The DRD2 rs1076560 polymorphism and schizophrenia-related intermediate phenotypes: A systematic review and meta-analysis

•Alternative DRD2 rs1076560 allele carrier status negatively affects all investigated intermediate phenotypes, except brain morphology.•The strongest evidence of association was found for its implication in altered brain activity and connectivity.•Healthy alternative rs1076560 allele carriers show inefficient recruitment, particularly in fronto-striatal regions.•Schizophrenia patients carrying this allele show decreased brain recruitment.

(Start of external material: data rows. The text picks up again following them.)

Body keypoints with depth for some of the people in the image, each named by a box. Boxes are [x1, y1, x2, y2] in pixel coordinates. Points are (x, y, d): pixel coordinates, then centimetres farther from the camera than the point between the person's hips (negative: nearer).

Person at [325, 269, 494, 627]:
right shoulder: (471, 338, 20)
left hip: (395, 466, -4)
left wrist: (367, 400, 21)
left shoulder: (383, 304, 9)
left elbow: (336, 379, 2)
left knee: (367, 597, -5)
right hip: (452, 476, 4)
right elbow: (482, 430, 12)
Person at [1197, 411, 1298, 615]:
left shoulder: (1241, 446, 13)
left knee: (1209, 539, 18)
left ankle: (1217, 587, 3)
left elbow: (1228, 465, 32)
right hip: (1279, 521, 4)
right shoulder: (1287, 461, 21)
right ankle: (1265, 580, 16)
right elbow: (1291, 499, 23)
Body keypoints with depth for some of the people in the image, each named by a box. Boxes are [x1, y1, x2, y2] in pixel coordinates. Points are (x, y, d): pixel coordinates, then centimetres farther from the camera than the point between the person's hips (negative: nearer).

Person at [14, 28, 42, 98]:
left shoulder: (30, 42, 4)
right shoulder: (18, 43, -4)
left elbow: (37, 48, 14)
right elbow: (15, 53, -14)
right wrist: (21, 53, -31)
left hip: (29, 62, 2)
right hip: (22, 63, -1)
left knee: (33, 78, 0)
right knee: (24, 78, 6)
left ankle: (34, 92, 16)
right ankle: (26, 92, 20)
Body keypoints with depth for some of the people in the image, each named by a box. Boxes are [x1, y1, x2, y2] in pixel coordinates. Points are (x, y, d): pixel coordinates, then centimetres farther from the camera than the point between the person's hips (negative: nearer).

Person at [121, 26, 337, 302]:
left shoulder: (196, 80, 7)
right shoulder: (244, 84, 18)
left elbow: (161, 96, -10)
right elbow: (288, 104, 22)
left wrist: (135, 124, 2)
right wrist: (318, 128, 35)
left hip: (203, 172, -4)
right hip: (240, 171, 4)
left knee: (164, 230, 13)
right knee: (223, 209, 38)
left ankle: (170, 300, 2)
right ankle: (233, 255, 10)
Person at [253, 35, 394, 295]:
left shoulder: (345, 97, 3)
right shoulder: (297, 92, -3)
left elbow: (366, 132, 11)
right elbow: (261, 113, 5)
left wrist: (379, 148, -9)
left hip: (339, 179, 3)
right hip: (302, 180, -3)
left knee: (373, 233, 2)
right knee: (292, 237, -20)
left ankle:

Intermediate phenotypes may contribute to elucidate the genetic determinants of schizophrenia. A regulatory dopamine 2-receptor gene (DRD2) polymorphism (rs1076560; G > T) has been identified as a genetic risk factor for schizophrenia. Studies report conflicting results on its involvement in schizophrenia intermediate phenotypes and no systematic review on this topic has been published. Therefore, we aimed to assess whether this polymorphism is implicated in schizophrenia intermediate phenotypes by performing a systematic review and meta-analysis. Alternative allele carrier status negatively affected all intermediate phenotypes except for brain morphology, for which inconsistent genotype effects were found. Specifically, alternative allele carriers showed inefficient brain recruitment in healthy subjects and decreased brain recruitment in schizophrenia patients. Finally, significant results of the meta-analysis on functional magnetic resonance imaging in healthy subjects pinpointed rs1076560-associated brain regions, in particular the fronto-striatal network. To increase homogeneity and thus improve comparability in future genetic studies investigating SCZ intermediate phenotypes, we highlight methodological caveats and provide suggestions to circumvent such pitfalls.